Lo hanno definito il “paradosso” che sta vivendo il mondo del turismo: l’offerta di impiego nel travel continua a crescere più che in altri settori economici, ma il fabbisogno delle imprese non riesce a essere soddisfatto

Lo hanno definito il “paradosso” che sta vivendo il mondo del turismo: l’offerta di impiego nel travel

Di Job in Tourism, 28 Febbraio 2023

Lo hanno definito il “paradosso” che sta vivendo in questa fase il mondo del turismo. Ovvero, l’offerta di impiego nel travel continua a crescere più che in altri settori economici, ma il fabbisogno delle imprese non riesce a essere soddisfatto. Secondo una stima dell’ultimo rapporto Excelsior Unioncamere, nei prossimi cinque anni l’industria del turismo offrirà circa 300mila posti di lavoro, ma quasi un quarto – circa 74mila posizioni – è infatti destinato a restare scoperto. Un gap che ha a che fare, in primo luogo, con le competenze, da quelle più standard che si possono apprendere negli istituti di istruzione specializzati alle nuove skills relative al green e al digital: è il cosiddetto mismatch, che fa sì che ci sia una distanza via via sempre più ampia tra quello che cercano le aziende dell’industria dei viaggi e quello che i candidati hanno da offrire in termini di skills, e che l’anno scorso ha registrato un aumento esponenziale. Secondo il rapporto, infatti, nel 2019 era stato difficile reperire il 24% dei profil ricercati, mentre nel 2022 questa difficoltà ha interessato oltre il 40% delle posizioni aperte. 

Un gap trasversale

Il divario – evidenzia ancora lo studio – è trasversale e riguarda tanto le figure di alto profilo quanto quelle considerate “meno skillate”. Nel caso dei manager, per esempio, il gap è salito del 50%, nonostante un aumento della domanda. Ma la difficoltà nel reperimento delle risorse si riscontra anche per gli esperti del marketing (+43,6%), i cuochi (+28,4%), i camerieri (+27,2%), il personale non qualificato addetto alla ristorazione (+13,3%) e ai servizi di pulizia (+37,8%). Per alcune di queste figure, poi, a pesare sul reperimento delle risorse ci sarebbe anche la questione legata al declino demografico, che non riesce a garantire il ricambio generazionale.
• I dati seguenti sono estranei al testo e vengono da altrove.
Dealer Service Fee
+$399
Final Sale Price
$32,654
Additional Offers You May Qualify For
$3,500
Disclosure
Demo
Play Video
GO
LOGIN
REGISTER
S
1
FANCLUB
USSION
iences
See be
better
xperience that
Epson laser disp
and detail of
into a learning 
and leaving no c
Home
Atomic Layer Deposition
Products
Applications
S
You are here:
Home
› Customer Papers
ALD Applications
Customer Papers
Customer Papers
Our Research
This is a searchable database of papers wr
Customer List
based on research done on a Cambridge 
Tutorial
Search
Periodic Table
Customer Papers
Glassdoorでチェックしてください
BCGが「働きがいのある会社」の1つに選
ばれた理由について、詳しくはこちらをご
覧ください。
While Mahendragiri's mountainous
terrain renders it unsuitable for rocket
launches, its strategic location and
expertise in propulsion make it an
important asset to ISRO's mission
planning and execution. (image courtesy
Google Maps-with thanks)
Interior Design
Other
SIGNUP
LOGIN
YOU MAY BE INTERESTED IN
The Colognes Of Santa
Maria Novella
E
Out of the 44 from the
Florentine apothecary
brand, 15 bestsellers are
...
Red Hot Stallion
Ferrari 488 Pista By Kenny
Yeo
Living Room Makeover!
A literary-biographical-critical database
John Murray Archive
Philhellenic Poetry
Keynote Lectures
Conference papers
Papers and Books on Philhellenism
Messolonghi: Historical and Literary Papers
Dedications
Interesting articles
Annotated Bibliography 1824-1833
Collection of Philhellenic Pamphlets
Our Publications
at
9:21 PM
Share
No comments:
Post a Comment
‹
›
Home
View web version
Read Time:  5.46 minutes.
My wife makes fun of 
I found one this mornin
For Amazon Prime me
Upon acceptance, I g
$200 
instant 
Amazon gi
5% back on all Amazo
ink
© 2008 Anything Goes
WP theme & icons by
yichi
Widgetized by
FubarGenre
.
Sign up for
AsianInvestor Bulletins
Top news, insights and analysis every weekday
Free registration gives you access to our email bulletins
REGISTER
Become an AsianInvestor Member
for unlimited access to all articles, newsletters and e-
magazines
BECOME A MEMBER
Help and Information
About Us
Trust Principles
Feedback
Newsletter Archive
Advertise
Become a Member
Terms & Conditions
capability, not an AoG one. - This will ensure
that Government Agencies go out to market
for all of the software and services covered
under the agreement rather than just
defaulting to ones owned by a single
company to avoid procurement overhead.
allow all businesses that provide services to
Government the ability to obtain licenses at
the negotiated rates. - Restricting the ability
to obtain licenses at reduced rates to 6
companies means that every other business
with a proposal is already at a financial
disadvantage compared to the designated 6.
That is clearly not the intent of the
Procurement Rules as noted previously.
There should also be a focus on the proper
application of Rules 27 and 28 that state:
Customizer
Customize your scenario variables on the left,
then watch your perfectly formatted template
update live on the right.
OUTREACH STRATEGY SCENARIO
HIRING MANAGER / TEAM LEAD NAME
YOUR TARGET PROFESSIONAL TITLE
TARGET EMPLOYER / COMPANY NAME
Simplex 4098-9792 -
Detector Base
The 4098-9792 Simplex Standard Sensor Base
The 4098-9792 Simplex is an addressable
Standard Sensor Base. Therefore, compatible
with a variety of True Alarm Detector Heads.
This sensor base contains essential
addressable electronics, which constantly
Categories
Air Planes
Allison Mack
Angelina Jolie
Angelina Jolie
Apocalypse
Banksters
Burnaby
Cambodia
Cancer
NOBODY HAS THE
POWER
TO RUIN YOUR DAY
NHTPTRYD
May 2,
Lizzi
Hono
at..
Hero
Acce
Gli effetti sul recruiting 

Tale dinamica – sottolinea infine il report Excelsior Unioncamere – non può che impattare sui processi di recruiting, che si fanno sempre più costosi e lunghi, con ripercussioni su costi e operatività. La ricerca di personale nel settore impegna ora, mediamente, più di tre mesi per alcuni profili, in alcuni casi addirittura i tempi si allungano e vanno a raggiungere l’anno, con conseguenze sull’erogazione dei servizi e sui bilanci delle imprese. Da qui, la sempre maggior necessità per le aziende di puntare e investire e sulla formazione interna dei candidati, ma anche di orientare le selezioni in maniera prioritaria sul bacino territoriale locale intervenendo sulla leva retributiva con la proposta di stipendi più alti.